Prompt —
Please give the listing underneath again, exactly as shown.
*** Provided data Section Begins ***
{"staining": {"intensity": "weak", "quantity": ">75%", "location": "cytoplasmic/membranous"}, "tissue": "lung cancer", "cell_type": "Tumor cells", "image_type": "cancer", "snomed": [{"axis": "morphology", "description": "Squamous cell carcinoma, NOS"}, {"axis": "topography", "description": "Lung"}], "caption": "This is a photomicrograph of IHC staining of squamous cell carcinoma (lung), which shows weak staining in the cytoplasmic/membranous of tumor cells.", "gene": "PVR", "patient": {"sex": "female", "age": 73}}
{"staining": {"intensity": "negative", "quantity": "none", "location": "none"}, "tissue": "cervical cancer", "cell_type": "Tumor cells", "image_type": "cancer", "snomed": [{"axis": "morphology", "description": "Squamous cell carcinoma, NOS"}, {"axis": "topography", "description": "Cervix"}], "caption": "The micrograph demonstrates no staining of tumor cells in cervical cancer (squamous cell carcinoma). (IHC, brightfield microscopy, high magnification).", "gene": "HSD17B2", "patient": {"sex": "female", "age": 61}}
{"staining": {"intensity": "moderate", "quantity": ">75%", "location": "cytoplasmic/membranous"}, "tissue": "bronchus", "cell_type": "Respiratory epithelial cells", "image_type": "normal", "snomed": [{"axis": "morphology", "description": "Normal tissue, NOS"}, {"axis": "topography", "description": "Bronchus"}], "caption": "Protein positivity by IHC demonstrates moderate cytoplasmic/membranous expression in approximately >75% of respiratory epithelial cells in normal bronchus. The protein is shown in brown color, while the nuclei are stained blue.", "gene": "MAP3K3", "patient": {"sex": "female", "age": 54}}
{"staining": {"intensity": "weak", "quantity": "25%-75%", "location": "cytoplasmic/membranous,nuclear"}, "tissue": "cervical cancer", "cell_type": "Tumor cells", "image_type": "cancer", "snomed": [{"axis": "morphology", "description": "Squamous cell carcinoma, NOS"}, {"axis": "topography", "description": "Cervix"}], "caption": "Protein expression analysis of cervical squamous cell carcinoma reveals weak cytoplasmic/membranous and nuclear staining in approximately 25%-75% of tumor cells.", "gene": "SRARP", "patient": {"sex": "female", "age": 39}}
*** Provided data Section Ends ***
Solution —
{"staining": {"intensity": "weak", "quantity": ">75%", "location": "cytoplasmic/membranous"}, "tissue": "lung cancer", "cell_type": "Tumor cells", "image_type": "cancer", "snomed": [{"axis": "morphology", "description": "Squamous cell carcinoma, NOS"}, {"axis": "topography", "description": "Lung"}], "caption": "This is a photomicrograph of IHC staining of squamous cell carcinoma (lung), which shows weak staining in the cytoplasmic/membranous of tumor cells.", "gene": "PVR", "patient": {"sex": "female", "age": 73}}
{"staining": {"intensity": "negative", "quantity": "none", "location": "none"}, "tissue": "cervical cancer", "cell_type": "Tumor cells", "image_type": "cancer", "snomed": [{"axis": "morphology", "description": "Squamous cell carcinoma, NOS"}, {"axis": "topography", "description": "Cervix"}], "caption": "The micrograph demonstrates no staining of tumor cells in cervical cancer (squamous cell carcinoma). (IHC, brightfield microscopy, high magnification).", "gene": "HSD17B2", "patient": {"sex": "female", "age": 61}}
{"staining": {"intensity": "moderate", "quantity": ">75%", "location": "cytoplasmic/membranous"}, "tissue": "bronchus", "cell_type": "Respiratory epithelial cells", "image_type": "normal", "snomed": [{"axis": "morphology", "description": "Normal tissue, NOS"}, {"axis": "topography", "description": "Bronchus"}], "caption": "Protein positivity by IHC demonstrates moderate cytoplasmic/membranous expression in approximately >75% of respiratory epithelial cells in normal bronchus. The protein is shown in brown color, while the nuclei are stained blue.", "gene": "MAP3K3", "patient": {"sex": "female", "age": 54}}
{"staining": {"intensity": "weak", "quantity": "25%-75%", "location": "cytoplasmic/membranous,nuclear"}, "tissue": "cervical cancer", "cell_type": "Tumor cells", "image_type": "cancer", "snomed": [{"axis": "morphology", "description": "Squamous cell carcinoma, NOS"}, {"axis": "topography", "description": "Cervix"}], "caption": "Protein expression analysis of cervical squamous cell carcinoma reveals weak cytoplasmic/membranous and nuclear staining in approximately 25%-75% of tumor cells.", "gene": "SRARP", "patient": {"sex": "female", "age": 39}}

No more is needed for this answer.